In-Band Directives
TokenHub supports embedding routing directives directly in message content. This allows clients to override routing policy without changing the request structure, which is useful when working through intermediary systems that pass messages through unchanged.
Single-Line Directive
Embed a directive anywhere in a message's content using the @@tokenhub prefix:
@@tokenhub mode=cheap budget=0.01 latency=5000 min_weight=5
Example in a full request:
{
"request": {
"messages": [
{
"role": "user",
"content": "@@tokenhub mode=cheap budget=0.005\nSummarize this document..."
}
]
}
}
Block Directive
For complex directives (especially those containing JSON schemas), use the block format:
@@tokenhub
mode=high_confidence
budget=0.10
latency=30000
min_weight=8
output_schema={"type":"object","properties":{"answer":{"type":"string"},"confidence":{"type":"number"}}}
@@end
The block starts with @@tokenhub on its own line and ends with @@end.
Supported Keys
| Key | Type | Maps To | Description |
|---|---|---|---|
mode | string | policy.mode | Routing mode (cheap, normal, high_confidence, planning, adversarial) |
budget | float | policy.max_budget_usd | Maximum cost in USD |
latency | int | policy.max_latency_ms | Maximum latency in milliseconds |
min_weight | int | policy.min_weight | Minimum model capability weight |
output_schema | JSON | request.output_schema | JSON Schema for structured output |
Processing Rules
- Scanning: TokenHub scans all messages for directives. The last directive found takes precedence.

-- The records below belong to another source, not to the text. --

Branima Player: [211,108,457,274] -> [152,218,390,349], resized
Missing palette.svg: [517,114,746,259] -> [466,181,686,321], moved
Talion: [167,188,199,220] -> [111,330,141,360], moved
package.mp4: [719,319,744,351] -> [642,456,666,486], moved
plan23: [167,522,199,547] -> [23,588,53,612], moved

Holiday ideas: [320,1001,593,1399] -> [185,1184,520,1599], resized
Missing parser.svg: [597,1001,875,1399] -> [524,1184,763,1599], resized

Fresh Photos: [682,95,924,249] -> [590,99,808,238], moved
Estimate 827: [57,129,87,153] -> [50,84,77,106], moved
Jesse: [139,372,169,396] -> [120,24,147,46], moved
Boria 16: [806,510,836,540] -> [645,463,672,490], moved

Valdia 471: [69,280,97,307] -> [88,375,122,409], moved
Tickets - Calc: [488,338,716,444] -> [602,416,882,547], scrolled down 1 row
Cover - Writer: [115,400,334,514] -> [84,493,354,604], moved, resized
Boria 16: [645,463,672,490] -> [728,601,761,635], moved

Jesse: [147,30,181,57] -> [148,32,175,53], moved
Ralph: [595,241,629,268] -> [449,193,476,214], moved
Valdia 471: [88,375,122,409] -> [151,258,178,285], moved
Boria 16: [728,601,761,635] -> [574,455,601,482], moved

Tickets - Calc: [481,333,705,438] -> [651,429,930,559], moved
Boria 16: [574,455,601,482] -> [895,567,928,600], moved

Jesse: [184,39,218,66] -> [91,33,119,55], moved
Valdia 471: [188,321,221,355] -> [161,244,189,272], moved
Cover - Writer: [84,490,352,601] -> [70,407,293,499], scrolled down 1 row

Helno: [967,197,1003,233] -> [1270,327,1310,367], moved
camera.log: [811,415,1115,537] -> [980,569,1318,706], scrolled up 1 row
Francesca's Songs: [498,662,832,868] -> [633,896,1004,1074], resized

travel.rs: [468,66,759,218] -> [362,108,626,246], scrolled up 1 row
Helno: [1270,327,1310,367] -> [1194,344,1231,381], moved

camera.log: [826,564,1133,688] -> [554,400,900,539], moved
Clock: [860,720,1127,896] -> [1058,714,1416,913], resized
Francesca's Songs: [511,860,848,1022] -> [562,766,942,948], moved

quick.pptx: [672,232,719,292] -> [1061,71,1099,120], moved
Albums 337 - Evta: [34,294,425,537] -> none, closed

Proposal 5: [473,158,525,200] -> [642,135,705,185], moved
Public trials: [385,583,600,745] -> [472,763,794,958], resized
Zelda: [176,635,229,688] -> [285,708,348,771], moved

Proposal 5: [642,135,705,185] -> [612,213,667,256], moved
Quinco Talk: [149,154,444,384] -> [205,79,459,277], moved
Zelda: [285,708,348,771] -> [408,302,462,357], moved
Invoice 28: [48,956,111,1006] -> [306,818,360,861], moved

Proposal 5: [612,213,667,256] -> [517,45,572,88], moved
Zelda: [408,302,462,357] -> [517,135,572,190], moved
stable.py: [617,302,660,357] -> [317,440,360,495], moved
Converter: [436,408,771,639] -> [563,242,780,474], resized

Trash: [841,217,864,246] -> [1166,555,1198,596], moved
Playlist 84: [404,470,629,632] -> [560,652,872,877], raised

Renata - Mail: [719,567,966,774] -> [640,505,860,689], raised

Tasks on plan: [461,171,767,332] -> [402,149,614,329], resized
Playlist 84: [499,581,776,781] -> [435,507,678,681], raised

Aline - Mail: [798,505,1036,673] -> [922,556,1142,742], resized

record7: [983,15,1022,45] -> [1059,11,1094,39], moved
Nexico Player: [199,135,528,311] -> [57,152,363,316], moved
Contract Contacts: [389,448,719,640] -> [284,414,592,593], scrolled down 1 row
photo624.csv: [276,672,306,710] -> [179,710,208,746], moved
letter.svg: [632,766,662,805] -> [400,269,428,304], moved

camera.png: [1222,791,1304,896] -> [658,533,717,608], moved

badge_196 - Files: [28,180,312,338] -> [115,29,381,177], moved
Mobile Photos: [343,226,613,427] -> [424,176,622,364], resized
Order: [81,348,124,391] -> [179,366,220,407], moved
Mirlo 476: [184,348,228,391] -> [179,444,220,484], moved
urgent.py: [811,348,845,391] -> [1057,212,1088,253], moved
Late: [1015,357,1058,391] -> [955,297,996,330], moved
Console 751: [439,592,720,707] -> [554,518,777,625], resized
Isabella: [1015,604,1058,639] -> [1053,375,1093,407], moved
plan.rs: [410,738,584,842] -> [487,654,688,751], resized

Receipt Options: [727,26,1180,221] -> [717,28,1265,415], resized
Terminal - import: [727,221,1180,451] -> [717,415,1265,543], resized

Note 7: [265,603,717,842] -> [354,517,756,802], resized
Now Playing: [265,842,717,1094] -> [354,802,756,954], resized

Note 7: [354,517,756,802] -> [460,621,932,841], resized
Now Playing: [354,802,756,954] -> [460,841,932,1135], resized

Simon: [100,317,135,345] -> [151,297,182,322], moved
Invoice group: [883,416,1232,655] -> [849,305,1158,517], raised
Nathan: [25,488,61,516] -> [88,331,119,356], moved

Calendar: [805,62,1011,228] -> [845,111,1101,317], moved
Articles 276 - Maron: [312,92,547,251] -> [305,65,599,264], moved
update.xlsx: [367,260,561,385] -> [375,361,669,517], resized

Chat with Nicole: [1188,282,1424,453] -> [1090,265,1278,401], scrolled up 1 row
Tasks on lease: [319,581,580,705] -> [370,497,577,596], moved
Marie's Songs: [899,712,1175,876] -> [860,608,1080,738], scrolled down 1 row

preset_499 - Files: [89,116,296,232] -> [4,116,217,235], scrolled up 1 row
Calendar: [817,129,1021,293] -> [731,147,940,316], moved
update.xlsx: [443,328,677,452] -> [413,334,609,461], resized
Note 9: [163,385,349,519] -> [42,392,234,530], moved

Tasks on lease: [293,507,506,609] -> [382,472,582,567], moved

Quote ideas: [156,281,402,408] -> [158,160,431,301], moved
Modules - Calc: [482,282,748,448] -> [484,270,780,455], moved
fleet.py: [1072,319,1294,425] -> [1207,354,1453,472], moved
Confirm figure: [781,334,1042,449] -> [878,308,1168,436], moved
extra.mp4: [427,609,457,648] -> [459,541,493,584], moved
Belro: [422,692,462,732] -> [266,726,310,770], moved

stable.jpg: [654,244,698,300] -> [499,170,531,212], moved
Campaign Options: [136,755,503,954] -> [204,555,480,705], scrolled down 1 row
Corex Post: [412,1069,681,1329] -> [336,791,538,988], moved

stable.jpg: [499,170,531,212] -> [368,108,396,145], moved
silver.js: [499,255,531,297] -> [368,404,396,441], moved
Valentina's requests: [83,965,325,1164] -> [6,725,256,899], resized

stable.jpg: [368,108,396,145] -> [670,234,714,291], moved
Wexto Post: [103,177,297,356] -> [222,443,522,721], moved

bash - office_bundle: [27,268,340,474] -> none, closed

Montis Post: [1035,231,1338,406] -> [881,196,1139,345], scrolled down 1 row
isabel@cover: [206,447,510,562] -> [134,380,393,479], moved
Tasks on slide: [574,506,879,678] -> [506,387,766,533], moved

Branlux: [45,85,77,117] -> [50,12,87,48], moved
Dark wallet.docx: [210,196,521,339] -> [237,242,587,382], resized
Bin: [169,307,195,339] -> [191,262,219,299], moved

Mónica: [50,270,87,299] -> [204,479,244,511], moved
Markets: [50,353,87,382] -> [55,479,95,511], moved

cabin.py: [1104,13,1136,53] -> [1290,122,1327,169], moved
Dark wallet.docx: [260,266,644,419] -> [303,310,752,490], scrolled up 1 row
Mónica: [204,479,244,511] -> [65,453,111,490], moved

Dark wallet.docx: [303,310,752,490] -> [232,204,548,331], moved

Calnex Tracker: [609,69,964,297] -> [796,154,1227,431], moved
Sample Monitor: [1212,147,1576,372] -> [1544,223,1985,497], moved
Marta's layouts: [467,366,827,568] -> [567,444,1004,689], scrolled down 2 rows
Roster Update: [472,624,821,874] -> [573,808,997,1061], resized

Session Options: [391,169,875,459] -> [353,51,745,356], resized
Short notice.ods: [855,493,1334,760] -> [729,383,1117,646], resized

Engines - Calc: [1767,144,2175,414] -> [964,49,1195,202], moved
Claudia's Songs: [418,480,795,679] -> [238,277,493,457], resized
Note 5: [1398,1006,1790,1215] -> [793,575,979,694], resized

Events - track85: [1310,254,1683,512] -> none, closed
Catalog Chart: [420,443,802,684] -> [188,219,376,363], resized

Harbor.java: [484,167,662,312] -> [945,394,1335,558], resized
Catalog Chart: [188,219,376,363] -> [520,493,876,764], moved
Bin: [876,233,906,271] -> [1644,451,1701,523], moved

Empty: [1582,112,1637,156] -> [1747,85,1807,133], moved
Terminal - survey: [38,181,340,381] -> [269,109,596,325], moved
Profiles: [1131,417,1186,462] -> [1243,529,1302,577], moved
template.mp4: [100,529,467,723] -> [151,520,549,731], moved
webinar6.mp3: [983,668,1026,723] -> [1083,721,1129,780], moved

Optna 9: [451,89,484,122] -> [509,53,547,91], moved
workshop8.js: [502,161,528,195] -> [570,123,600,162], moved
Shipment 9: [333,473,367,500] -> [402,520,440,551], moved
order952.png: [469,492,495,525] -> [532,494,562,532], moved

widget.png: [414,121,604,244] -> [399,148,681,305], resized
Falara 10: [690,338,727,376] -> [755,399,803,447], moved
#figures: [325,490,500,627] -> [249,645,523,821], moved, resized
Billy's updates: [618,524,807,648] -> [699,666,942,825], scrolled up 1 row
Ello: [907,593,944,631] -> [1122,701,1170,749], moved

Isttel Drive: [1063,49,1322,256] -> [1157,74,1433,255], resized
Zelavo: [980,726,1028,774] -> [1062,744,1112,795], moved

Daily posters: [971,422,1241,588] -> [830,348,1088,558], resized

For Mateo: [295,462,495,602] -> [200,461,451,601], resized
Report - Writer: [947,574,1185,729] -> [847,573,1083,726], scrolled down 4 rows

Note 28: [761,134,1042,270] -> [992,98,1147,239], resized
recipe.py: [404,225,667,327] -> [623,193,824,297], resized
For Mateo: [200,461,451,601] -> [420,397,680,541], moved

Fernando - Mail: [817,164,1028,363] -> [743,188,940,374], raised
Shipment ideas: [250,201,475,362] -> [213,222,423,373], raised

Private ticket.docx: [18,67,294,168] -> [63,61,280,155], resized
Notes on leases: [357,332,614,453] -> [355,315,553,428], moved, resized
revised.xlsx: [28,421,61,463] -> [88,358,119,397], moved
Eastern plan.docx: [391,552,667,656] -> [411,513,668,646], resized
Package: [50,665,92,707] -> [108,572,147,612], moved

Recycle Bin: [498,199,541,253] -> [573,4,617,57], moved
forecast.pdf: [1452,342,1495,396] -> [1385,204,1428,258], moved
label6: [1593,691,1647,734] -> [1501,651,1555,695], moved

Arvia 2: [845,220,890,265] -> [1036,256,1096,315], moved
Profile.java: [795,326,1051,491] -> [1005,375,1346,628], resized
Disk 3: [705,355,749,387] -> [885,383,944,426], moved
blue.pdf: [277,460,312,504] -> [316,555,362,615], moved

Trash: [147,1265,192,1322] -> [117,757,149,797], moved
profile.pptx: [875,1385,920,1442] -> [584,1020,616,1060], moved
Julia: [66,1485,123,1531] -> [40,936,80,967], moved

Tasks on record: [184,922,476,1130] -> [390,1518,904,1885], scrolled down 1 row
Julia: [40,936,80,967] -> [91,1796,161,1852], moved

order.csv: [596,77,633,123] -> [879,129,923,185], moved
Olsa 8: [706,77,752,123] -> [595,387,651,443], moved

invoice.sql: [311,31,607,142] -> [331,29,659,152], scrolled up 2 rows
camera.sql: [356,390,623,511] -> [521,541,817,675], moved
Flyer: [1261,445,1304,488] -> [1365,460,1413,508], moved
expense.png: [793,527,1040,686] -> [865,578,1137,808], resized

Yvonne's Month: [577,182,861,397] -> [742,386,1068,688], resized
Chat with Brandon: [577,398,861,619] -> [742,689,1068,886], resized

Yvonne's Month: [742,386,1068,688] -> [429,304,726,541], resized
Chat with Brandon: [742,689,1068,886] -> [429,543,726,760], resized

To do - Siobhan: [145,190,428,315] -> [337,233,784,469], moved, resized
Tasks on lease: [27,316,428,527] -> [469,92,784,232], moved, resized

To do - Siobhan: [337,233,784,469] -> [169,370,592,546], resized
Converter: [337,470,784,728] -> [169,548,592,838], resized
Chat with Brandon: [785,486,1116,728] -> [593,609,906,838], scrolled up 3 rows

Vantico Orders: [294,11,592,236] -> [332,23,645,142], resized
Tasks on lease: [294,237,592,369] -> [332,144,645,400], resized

- Stripping: Directives are removed from message content before forwarding to the provider. The LLM never sees
@@tokenhubtext. - Override: Directive values override both server defaults and request-level policy fields.
- Partial override: You can set only the fields you want to override. Unspecified fields retain their values from the request policy or server defaults.
Examples
Cost-optimize a specific request
@@tokenhub mode=cheap budget=0.001
What is 2 + 2?
Force high-quality response
@@tokenhub mode=high_confidence min_weight=9
Write a detailed analysis of the economic implications of quantum computing.
Structured output via directive
@@tokenhub
output_schema={"type":"object","properties":{"name":{"type":"string"},"population":{"type":"integer"}}}
@@end
What is the most populous city in Japan?